The World Bank on Wednesday raised its projection of Brazil’s GDP growth to 2.6 percent in 2023, up from a 1.2 percent projected growth in an earlier report in June.
The new report highlights that inflation is receding in Latin America, and that countries such as Brazil and Chile have recently begun to reduce their interest rates.
Excluding Argentina and Venezuela, the average inflation rate in Latin America is 4.4 percent, compared to 6.4 percent in OECD countries or 8.6 percent in Eastern Europe. This is due in part to food and fuel costs dropping after a sharp increase with the full-fledged Russian invasion of Ukraine in early 2022.
The report also highlights Brazil’s high consumer confidence levels, and the role of its Central Bank in aggressively raising interest rates starting in 2021 in order to avoid inflation. On the other hand, Brazil still has high indebtedness and default rates.
The country is also mentioned as an “extreme example” in terms of debt, with interest rates paid by the federal government representing over 7 percent of GDP.

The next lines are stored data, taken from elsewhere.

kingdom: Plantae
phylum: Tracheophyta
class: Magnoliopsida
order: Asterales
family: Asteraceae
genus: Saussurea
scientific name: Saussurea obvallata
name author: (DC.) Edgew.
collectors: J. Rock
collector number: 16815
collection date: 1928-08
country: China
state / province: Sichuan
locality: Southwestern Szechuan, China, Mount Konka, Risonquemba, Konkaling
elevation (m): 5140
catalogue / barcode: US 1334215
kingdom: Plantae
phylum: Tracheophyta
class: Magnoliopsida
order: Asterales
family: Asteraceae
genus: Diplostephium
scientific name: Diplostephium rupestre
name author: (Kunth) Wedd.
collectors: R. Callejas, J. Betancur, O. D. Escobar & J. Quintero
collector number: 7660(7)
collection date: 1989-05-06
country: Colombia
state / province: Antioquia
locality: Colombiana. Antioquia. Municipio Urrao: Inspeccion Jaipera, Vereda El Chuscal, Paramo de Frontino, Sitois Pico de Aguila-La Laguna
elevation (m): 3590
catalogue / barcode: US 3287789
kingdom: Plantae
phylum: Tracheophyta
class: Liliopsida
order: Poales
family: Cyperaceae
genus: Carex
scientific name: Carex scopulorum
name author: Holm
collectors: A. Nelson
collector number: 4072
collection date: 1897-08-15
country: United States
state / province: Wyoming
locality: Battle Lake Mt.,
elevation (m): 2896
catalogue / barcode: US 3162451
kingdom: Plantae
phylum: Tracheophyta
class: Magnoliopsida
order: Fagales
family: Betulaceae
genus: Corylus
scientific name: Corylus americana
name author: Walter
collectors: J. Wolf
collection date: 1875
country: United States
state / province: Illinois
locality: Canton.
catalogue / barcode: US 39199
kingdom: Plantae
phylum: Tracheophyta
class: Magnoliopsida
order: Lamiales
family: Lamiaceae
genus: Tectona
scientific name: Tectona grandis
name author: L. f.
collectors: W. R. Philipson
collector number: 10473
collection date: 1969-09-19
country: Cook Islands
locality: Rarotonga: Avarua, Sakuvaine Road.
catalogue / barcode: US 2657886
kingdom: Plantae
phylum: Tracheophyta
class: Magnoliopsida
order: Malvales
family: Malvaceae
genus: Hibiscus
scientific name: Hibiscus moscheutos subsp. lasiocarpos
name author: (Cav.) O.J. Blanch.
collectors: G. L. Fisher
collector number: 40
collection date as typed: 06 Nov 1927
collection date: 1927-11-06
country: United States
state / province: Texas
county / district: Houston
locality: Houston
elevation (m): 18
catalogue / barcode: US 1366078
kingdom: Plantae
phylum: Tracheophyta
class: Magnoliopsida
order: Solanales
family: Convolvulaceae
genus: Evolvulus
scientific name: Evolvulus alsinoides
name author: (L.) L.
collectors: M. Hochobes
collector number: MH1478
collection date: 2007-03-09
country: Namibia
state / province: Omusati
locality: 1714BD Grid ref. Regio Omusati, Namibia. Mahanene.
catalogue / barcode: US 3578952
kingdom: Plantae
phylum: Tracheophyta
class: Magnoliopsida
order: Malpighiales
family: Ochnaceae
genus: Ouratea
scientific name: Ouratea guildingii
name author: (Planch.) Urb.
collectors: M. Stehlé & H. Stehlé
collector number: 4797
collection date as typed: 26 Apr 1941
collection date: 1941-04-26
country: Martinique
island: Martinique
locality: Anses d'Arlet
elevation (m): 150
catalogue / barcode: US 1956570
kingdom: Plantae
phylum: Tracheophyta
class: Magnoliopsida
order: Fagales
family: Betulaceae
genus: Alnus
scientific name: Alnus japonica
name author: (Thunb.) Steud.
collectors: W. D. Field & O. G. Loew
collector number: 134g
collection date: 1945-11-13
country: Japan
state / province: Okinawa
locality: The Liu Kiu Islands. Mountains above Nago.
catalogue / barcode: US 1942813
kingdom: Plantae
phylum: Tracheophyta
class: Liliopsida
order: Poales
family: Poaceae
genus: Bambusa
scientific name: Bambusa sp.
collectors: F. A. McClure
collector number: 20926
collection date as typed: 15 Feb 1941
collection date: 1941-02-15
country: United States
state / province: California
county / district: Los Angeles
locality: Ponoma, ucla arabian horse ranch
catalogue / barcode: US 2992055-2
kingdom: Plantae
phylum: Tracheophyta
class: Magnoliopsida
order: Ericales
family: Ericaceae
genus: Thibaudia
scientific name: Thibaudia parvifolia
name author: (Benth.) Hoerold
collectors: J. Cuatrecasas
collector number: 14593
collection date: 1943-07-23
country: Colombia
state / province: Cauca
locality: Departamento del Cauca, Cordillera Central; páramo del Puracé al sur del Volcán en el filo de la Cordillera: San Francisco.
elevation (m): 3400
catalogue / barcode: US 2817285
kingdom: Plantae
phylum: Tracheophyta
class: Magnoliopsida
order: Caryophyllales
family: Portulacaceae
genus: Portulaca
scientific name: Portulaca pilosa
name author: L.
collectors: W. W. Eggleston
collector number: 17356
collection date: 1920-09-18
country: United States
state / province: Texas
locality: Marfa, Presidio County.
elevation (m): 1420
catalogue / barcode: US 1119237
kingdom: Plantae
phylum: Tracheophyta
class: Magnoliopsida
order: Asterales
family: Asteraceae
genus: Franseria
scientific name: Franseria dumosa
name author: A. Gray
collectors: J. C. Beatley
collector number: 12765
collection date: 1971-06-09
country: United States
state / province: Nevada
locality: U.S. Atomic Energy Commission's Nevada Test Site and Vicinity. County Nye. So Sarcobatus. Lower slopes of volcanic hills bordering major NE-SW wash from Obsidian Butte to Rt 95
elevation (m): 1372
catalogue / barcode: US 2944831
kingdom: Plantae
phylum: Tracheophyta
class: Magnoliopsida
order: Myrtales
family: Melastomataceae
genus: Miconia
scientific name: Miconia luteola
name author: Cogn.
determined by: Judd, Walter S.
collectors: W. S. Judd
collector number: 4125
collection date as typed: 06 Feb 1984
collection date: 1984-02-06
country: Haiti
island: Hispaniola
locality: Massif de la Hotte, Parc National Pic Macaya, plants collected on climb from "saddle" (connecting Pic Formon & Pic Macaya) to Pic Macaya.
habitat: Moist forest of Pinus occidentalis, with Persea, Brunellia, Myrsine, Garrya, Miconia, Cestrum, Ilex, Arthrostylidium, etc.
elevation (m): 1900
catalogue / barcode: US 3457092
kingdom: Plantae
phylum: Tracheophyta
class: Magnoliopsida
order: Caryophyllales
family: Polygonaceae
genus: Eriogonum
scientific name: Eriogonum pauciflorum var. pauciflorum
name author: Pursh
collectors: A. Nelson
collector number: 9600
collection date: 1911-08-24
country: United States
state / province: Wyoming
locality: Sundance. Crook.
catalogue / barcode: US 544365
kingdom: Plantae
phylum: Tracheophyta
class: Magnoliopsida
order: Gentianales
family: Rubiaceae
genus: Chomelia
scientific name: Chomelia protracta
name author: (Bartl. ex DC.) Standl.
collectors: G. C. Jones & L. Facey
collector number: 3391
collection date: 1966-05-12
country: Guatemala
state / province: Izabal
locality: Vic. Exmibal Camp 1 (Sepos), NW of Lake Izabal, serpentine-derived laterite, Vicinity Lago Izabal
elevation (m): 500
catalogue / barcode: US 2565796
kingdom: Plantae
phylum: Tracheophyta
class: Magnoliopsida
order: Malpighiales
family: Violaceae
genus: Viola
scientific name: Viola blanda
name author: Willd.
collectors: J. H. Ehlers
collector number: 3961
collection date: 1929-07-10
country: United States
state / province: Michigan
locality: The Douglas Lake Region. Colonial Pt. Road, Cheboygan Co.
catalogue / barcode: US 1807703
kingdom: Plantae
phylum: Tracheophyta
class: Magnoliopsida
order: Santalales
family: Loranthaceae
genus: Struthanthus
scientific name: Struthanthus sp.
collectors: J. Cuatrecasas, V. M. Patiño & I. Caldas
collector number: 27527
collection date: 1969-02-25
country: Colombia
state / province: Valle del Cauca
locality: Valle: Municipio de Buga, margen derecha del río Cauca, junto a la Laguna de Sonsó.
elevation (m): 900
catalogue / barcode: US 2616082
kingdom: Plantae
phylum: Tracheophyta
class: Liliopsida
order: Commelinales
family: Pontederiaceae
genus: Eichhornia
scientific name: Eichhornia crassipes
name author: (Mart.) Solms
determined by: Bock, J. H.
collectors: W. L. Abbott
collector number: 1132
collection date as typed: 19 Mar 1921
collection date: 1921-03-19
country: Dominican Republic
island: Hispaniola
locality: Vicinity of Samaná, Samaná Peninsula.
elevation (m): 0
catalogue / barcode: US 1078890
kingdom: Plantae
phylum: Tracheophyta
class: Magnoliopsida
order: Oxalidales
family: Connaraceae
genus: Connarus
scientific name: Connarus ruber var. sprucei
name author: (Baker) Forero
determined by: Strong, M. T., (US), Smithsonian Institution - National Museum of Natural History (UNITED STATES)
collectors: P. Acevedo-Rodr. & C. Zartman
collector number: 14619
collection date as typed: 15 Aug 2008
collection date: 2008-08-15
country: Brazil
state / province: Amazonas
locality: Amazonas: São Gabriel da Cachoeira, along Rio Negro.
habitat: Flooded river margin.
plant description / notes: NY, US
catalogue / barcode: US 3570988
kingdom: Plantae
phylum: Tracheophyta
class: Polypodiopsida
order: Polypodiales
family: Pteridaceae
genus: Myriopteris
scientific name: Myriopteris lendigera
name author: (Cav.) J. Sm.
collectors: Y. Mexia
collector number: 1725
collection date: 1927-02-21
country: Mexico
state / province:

“Latin America and the Caribbean continues to competently manage challenges of weak global demand, higher debt, uncertainty surrounding the war in Ukraine, and the ongoing although diminishing inflationary pressures affecting many regions of the world,” the report’s summary says.
Although economic prospects for the region improved, they “remain low.” The highest projected growth in the region, by far, is for Guyana (29 percent), which has been exploring newly discovered oil reserves in the last few years. The GDP in Argentina, Chile, and Haiti is expected to drop this year.